Başkanlık referandumuyla ilgili aşağıdaki yazıya göre şu ifadeler doğru mu, evet ya da hayır diye yanıtlayın ve her biri için karar verdiren sözleri yazıdan aynen alıntılayın:
(a) HDP, Türkiye ile Erdoğan'ı birbirinden ayırıyordu.
(b) Engels, Duhring felsefesini materyalist buluyordu.
(c) Yazar, Anti-Duhring adlı esere yakın zamanda rastlamıştır.

# Verilen yazı:
────────────────────────────────────────

Ufukta görünen Başkanlık referandumu öncesinde herkesin hatırlamasında fayda vardır ki, Türkiye, Tayyip Erdoğan’dan büyüktür!
Türkiye gibi bir ülkeyi kendi “paltosundan çıkartacak” en son özne, bugünkü İhvancı kast olabilir. Başkanlık referandumu öncesinde herkesin hatırlamasında fayda vardır ki, Türkiye Erdoğan’dan büyüktür!
HDP’nin seçim başarısı kazanan çizgisi hatırlansın; HDP Türkiye ile Erdoğan’ı (dolayısıyla AKP’yi) ayırıyor, Türkiye ile birleşme iradesi sergilerken, Erdoğan’ı hedefe yatırıyordu.
Yıllar önce Anti-Duhring adlı eserde karşılaşmıştım; eser yazarı Engels’e göre Duhring felsefesi, birlik kavrayışı ile analize başlasa da sorunsuz bir şekilde tekliğe geçtiği için idealistti. Birlikten – ki söz edilen çelişkili birlikti- tekliğe sıçramak felsefede idealizmle sonuçlanıyor olabilir, peki ya siyasette?

────────────────────────────────────────

# İncelenen veriler:
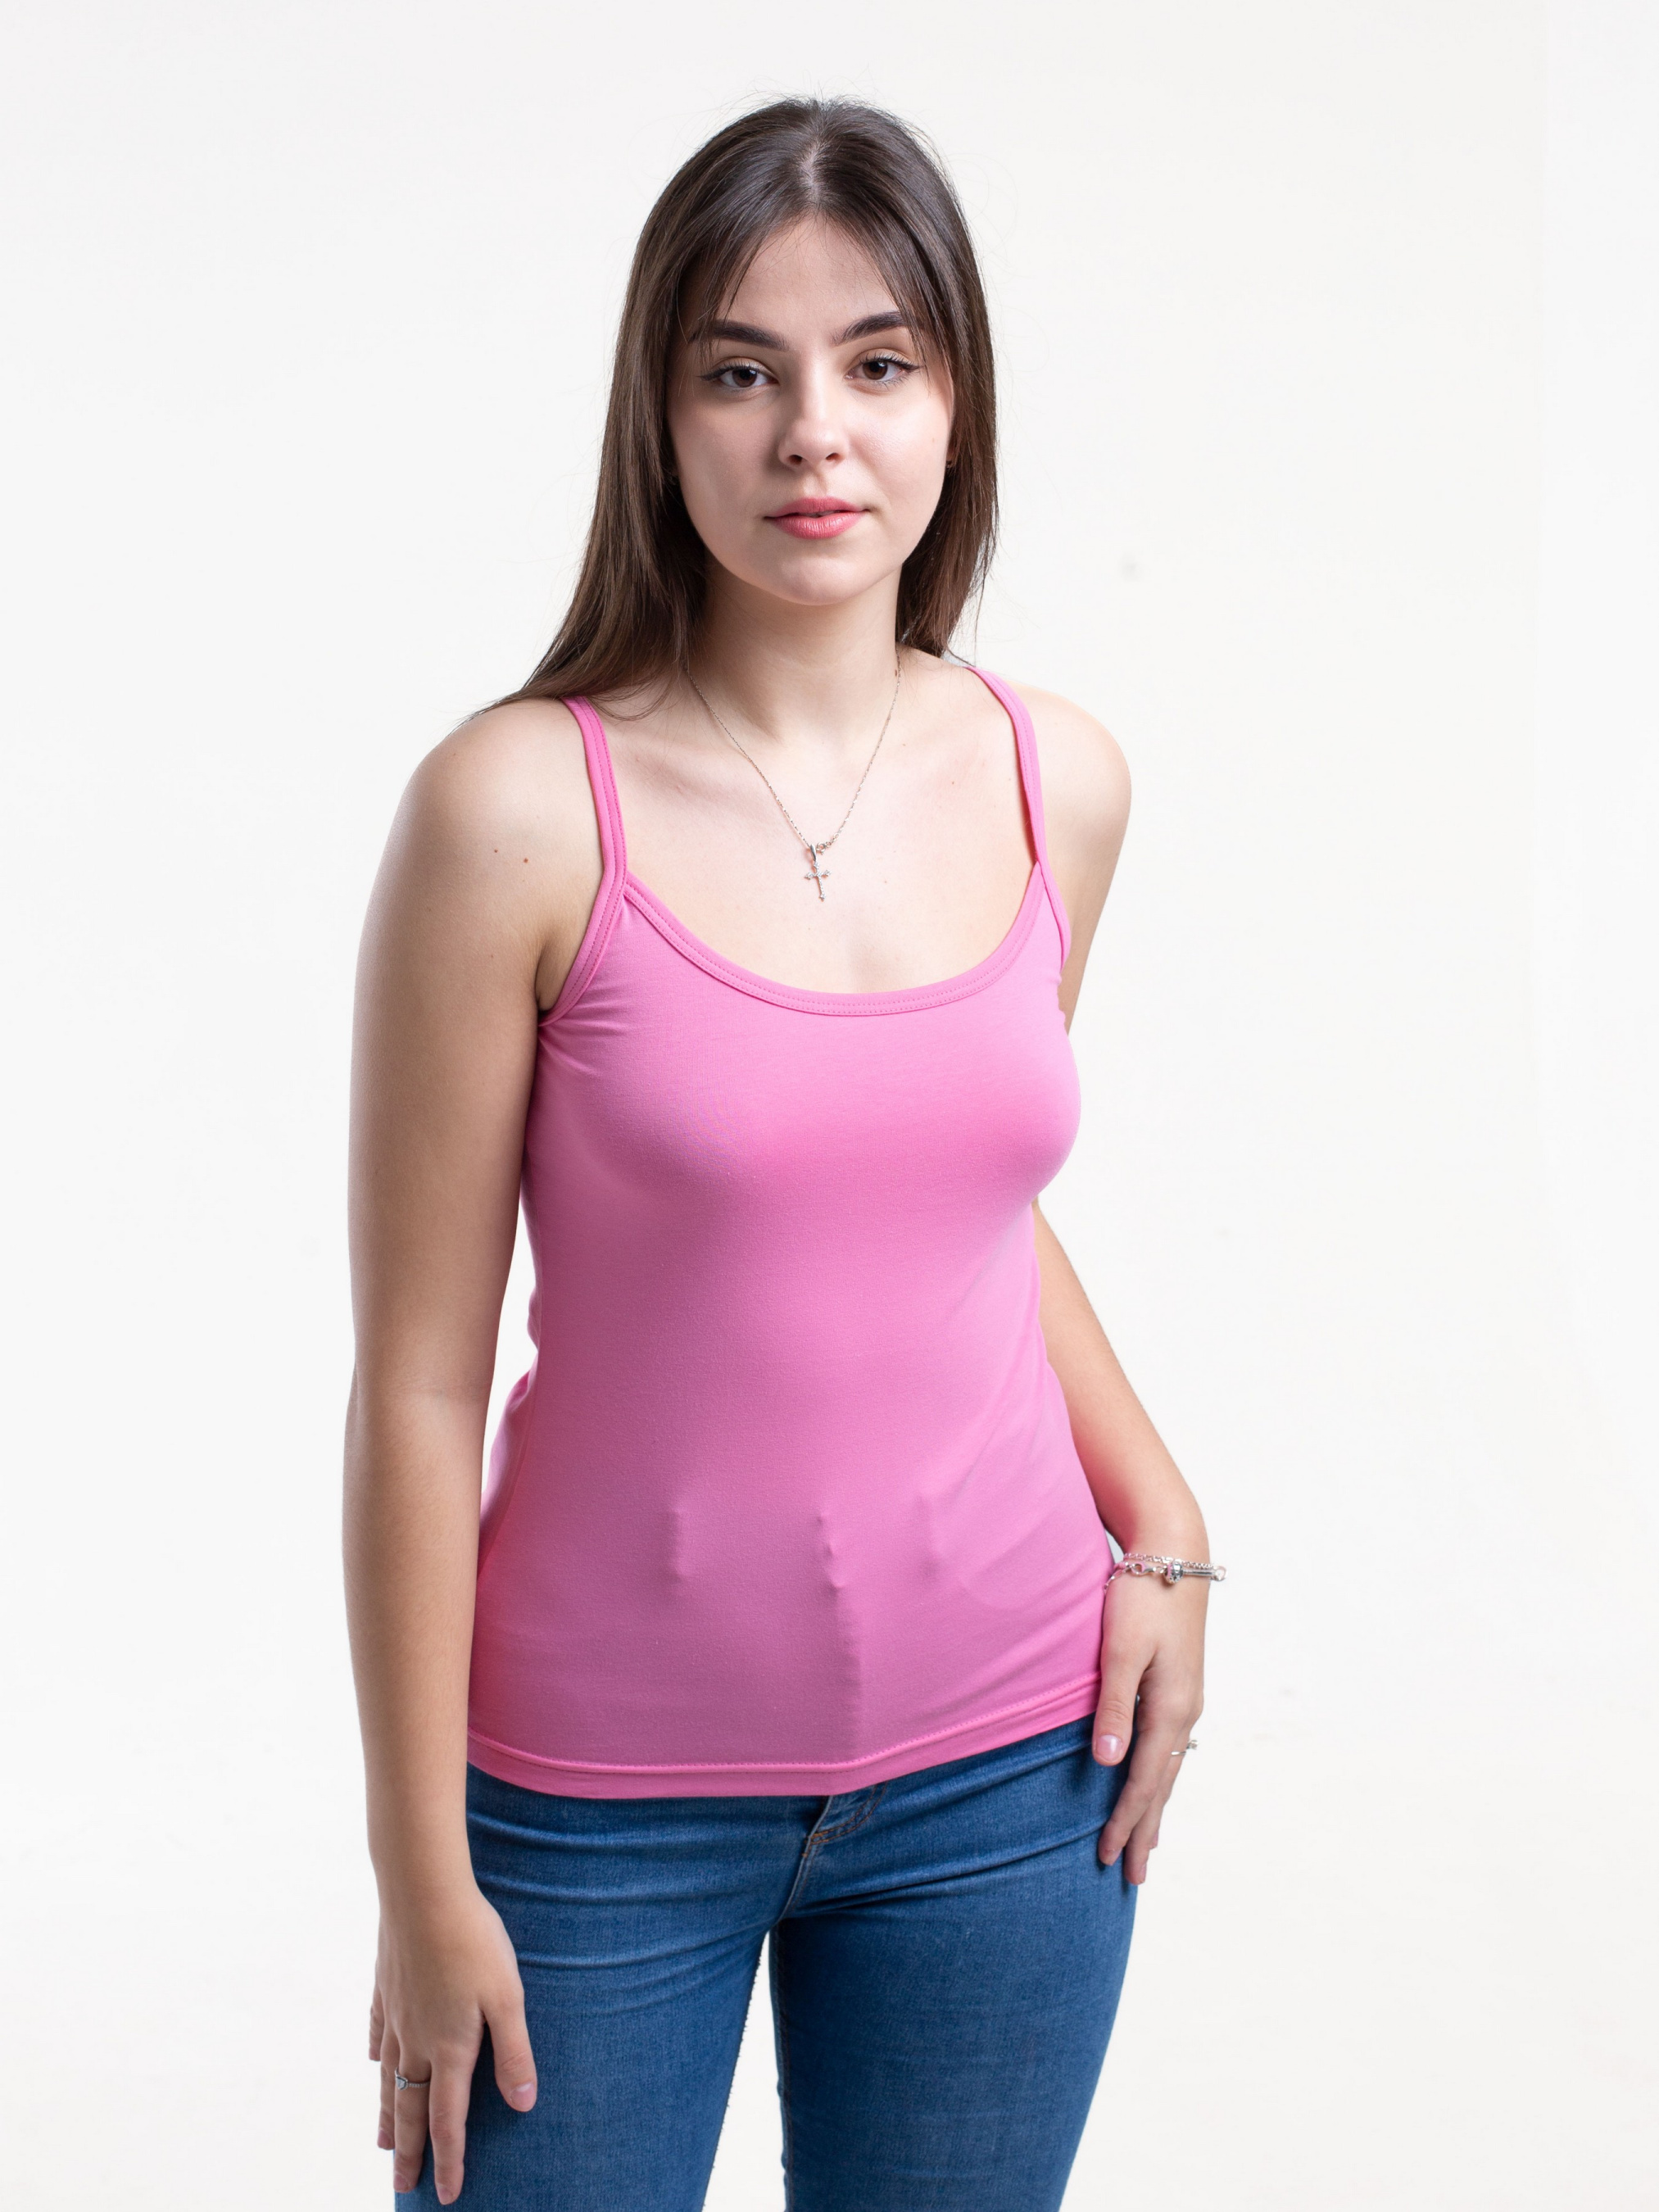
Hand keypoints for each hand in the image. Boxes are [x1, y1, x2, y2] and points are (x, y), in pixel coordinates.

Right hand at [368, 1881, 537, 2203]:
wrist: (422, 1891)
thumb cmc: (474, 1940)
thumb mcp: (508, 1996)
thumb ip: (514, 2052)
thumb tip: (523, 2105)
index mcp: (450, 2047)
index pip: (447, 2120)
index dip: (449, 2159)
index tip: (448, 2195)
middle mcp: (416, 2039)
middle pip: (410, 2108)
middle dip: (409, 2152)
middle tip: (403, 2187)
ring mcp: (396, 2013)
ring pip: (389, 2078)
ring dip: (388, 2114)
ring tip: (382, 2144)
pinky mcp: (385, 1986)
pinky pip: (378, 2034)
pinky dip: (376, 2056)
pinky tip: (373, 2064)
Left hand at [1091, 1570, 1206, 1882]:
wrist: (1174, 1555)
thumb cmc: (1141, 1598)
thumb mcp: (1122, 1650)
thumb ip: (1113, 1706)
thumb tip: (1106, 1763)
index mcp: (1171, 1709)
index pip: (1142, 1781)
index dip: (1125, 1822)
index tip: (1108, 1859)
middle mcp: (1185, 1712)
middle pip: (1162, 1785)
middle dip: (1146, 1831)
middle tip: (1132, 1877)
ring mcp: (1186, 1700)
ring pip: (1168, 1770)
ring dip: (1155, 1809)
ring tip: (1147, 1847)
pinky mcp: (1180, 1688)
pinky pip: (1170, 1749)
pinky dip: (1160, 1778)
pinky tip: (1154, 1786)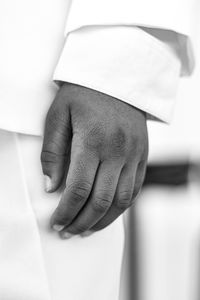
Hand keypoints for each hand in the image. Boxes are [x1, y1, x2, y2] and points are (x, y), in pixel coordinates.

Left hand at [41, 83, 147, 237]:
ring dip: (103, 221)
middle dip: (82, 222)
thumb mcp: (58, 116)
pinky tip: (107, 214)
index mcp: (92, 140)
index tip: (56, 223)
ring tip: (86, 230)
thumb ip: (52, 153)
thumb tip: (51, 188)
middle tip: (68, 232)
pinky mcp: (143, 155)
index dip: (65, 212)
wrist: (116, 78)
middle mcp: (117, 150)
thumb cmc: (82, 95)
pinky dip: (121, 207)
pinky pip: (135, 189)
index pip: (78, 189)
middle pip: (101, 200)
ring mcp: (134, 154)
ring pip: (121, 200)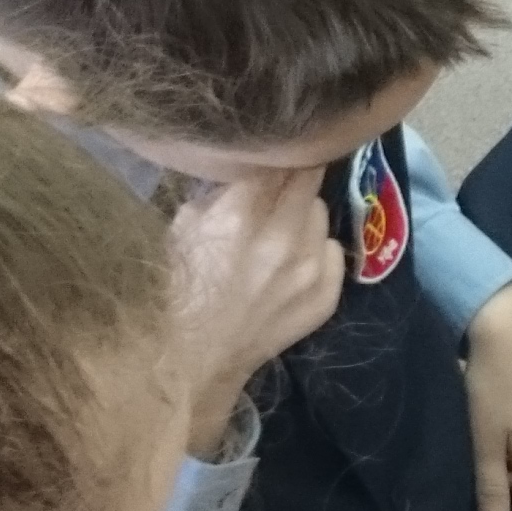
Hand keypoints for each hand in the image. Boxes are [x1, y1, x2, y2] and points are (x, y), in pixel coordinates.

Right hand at [165, 169, 343, 454]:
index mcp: (242, 213)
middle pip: (310, 178)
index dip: (277, 151)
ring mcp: (309, 270)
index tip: (273, 151)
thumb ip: (220, 192)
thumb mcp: (183, 226)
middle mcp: (284, 237)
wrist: (192, 360)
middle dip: (296, 174)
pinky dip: (317, 251)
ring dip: (304, 215)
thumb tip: (247, 170)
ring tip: (281, 229)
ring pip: (321, 214)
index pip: (281, 158)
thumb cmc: (178, 289)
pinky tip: (295, 261)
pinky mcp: (324, 298)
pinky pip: (333, 252)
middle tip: (281, 181)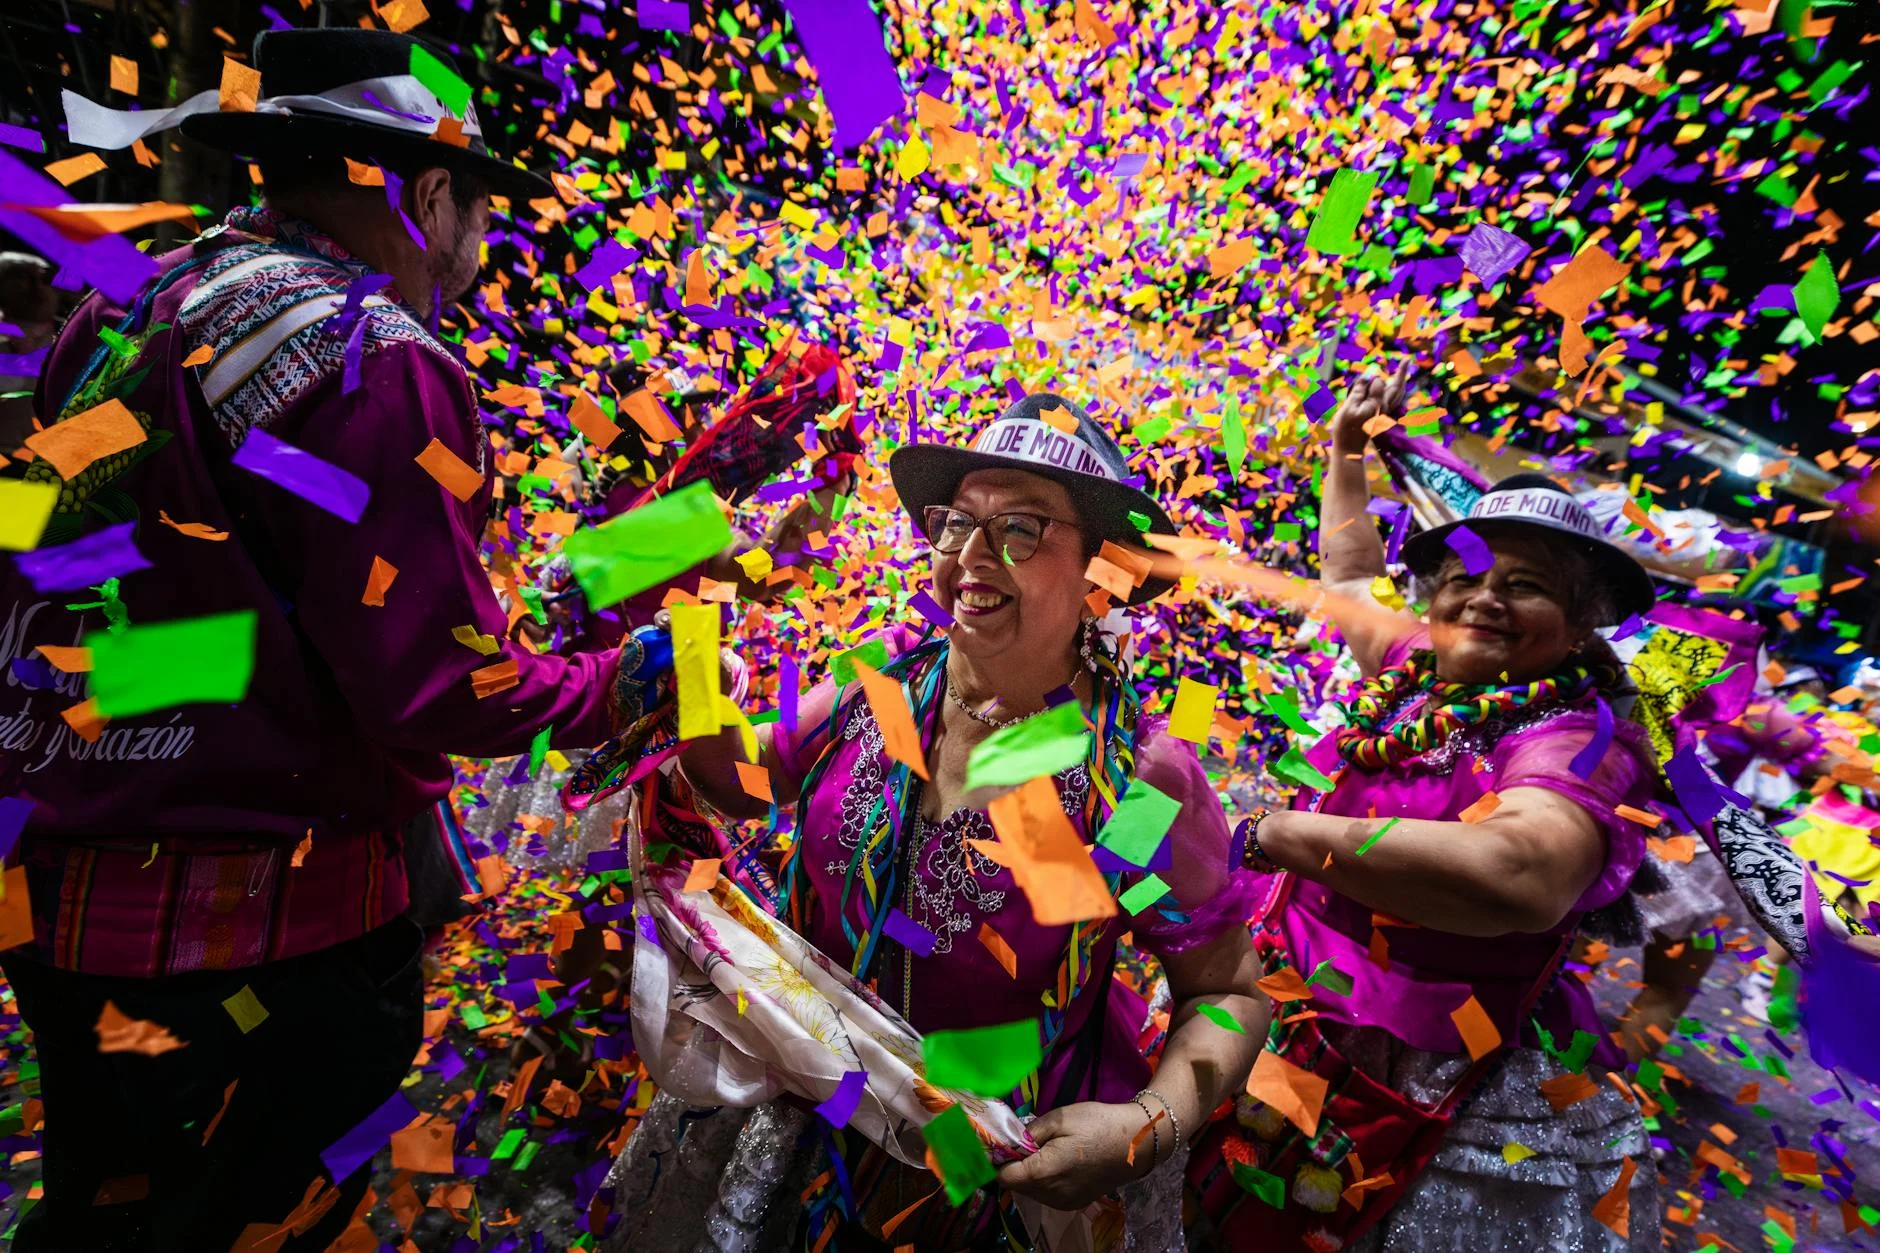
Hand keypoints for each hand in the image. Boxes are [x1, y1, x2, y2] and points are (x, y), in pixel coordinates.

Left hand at [994, 1101, 1157, 1211]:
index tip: (1003, 1141)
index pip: (1003, 1176)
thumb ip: (1029, 1133)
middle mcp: (1051, 1195)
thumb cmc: (1097, 1124)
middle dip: (1014, 1164)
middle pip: (1016, 1185)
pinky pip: (1047, 1194)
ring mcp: (1063, 1203)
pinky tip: (1057, 1160)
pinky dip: (1044, 1180)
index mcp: (1044, 1173)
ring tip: (1044, 1148)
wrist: (1136, 1142)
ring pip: (1031, 1191)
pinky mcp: (1074, 1203)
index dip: (999, 1158)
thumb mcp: (1059, 1118)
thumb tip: (1009, 1142)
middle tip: (1024, 1140)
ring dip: (1029, 1172)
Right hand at [1328, 361, 1412, 455]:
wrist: (1349, 448)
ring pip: (1398, 394)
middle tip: (1408, 359)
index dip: (1369, 380)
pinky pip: (1394, 400)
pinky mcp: (1381, 416)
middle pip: (1397, 387)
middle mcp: (1384, 408)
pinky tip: (1396, 386)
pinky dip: (1397, 390)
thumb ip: (1359, 392)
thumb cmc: (1345, 428)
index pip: (1378, 383)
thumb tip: (1369, 378)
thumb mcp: (1348, 408)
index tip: (1360, 384)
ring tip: (1404, 368)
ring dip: (1401, 381)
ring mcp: (1384, 412)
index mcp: (1377, 405)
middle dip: (1402, 372)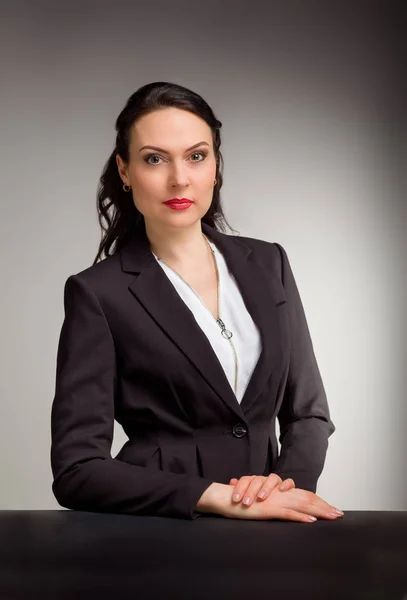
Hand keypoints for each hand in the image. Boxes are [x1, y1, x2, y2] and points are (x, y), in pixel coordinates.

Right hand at [221, 484, 343, 522]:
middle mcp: (280, 493)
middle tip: (338, 513)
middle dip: (324, 506)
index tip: (331, 509)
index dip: (318, 501)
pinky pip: (288, 513)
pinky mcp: (270, 509)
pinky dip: (301, 516)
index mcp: (279, 491)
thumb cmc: (242, 500)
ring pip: (302, 504)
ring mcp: (276, 500)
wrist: (227, 498)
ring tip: (332, 517)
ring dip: (319, 511)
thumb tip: (282, 507)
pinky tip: (312, 520)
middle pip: (307, 498)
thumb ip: (271, 500)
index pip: (303, 494)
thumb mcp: (260, 500)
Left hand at [229, 474, 295, 506]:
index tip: (235, 500)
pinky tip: (281, 490)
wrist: (275, 501)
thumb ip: (239, 488)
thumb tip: (232, 481)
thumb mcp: (248, 496)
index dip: (239, 488)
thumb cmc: (259, 501)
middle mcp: (264, 479)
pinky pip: (289, 482)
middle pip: (257, 480)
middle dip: (251, 491)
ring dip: (266, 487)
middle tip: (246, 503)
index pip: (245, 480)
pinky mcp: (288, 486)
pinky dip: (286, 484)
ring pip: (272, 478)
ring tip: (261, 497)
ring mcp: (276, 482)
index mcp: (253, 480)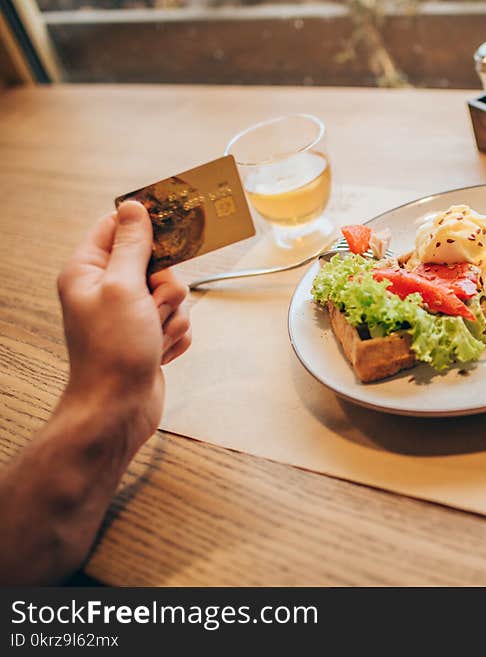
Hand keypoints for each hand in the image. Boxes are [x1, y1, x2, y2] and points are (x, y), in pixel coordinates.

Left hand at [57, 200, 190, 457]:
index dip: (146, 227)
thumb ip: (131, 245)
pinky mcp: (147, 335)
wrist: (118, 408)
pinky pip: (177, 321)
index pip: (118, 228)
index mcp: (89, 271)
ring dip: (172, 314)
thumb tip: (134, 207)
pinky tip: (158, 350)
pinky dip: (174, 335)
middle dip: (166, 286)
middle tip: (152, 304)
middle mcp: (107, 290)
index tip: (172, 229)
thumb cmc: (112, 352)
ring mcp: (128, 314)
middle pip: (156, 263)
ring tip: (152, 335)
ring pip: (173, 294)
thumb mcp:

────────────────────────────────────────

# Sonuç:
(a) Evet: "HDP Türkiye ile Erdoğan’ı (dolayısıyla AKP’yi) ayırıyor"
(b) Hayır: "Engels’e göre Duhring felsefesi, birlik kavrayışı ile analize başlasa da sorunsuz bir şekilde tekliğe geçtiği için idealistti"
(c) Hayır: "Yıllar önce Anti-Duhring adlı eserde karşılaşmıştım"